セキュリティ用語辞典

電気通信事業法

本記事は、 2002年12月3日 に発行した「セキュリティ用語辞典」を基に掲載しております。内容は発行時の情報に基づいており、現在では異なる場合があります。
電気通信事業法とは,通信の自由化を目指し,旧電電公社と国際電電の独占下にあった各種電気通信事業への新規参入を可能とするため1985年4月に制定された通信事業者の規制法である。戦後,国内の電気通信事業は,電気通信サービスの公共性,電気通信事業の自然独占性,および電気通信ネットワークの技術的統一性を根拠に,日本電信電話公社が一元的に運営してきた。これに競争原理を導入して電気通信分野の活性化を実現するため,1985年の電気通信制度改革により電気通信制度が民営化され,同時に現在の電気通信事業法を制定したのである。

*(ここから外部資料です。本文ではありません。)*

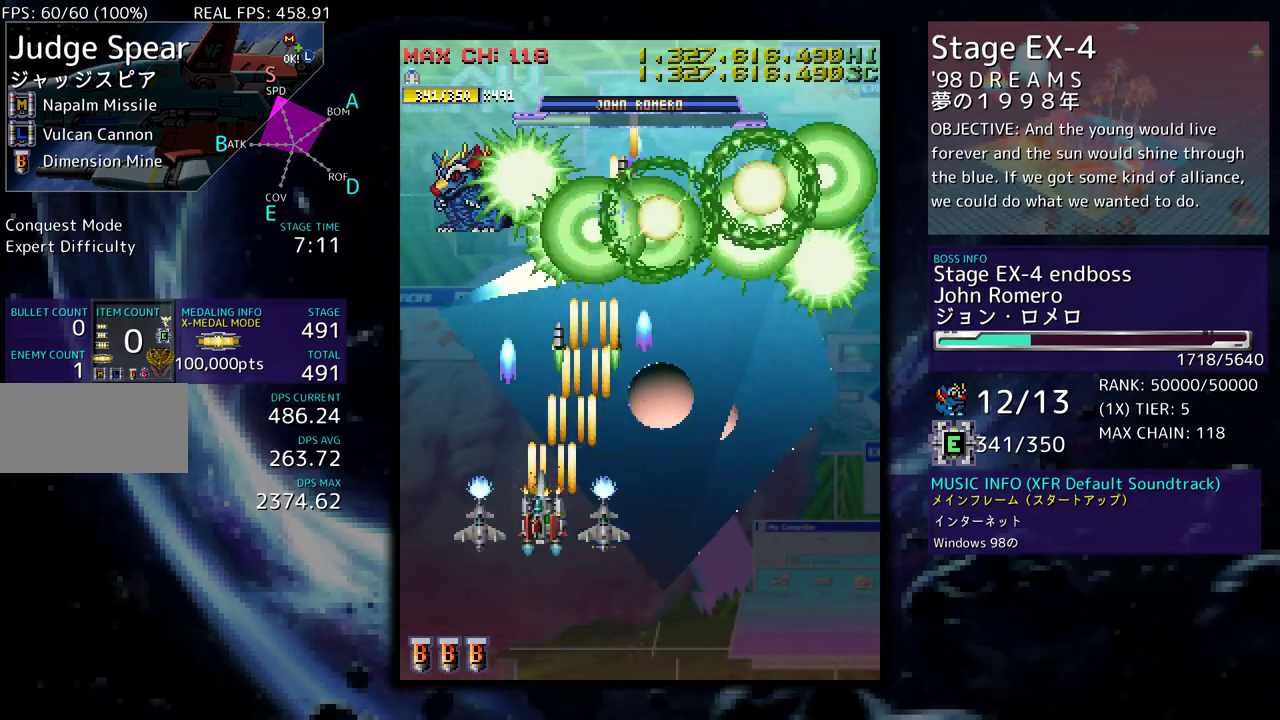
{"buttons": ["DPAD_UP"], "events": [[333, "DPAD_UP", "down"], [450, "DPAD_LEFT", "up"], [467, "DPAD_LEFT", "down"], [483, "DPAD_LEFT", "up"]]}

 回線提供事業の自由化としては,電気通信回線設備を自ら設置し,電気通信サービスを提供する事業者を「第一種電気通信事業者」と定義し,総務大臣の認可を得ることを要件として事業を認めた。回線再販事業の自由化としては,第一種電気通信事業者から電気通信回線設備を借り受け,付加価値の高い通信サービスを提供する事業者を「第二種電気通信事業者」と定義し,一定要件の下に事業を認めた。第二種電気通信事業者は,事業の規模と形態によって,特別第二種電気通信事業者と一般第二種電気通信事業者に分類されている。特別第二種電気通信事業者は,大規模なネットワークを運用するか,海外とのネットワーク・サービスを提供する事業者であり,総務省(旧郵政省)への登録制である。一般第二種電気通信事業者は小規模または特定者向けのサービスを行う事業者であり,総務大臣への届け出をすればよい。インターネット・サービス・プロバイダなどは通常,一般第二種電気通信事業者となる。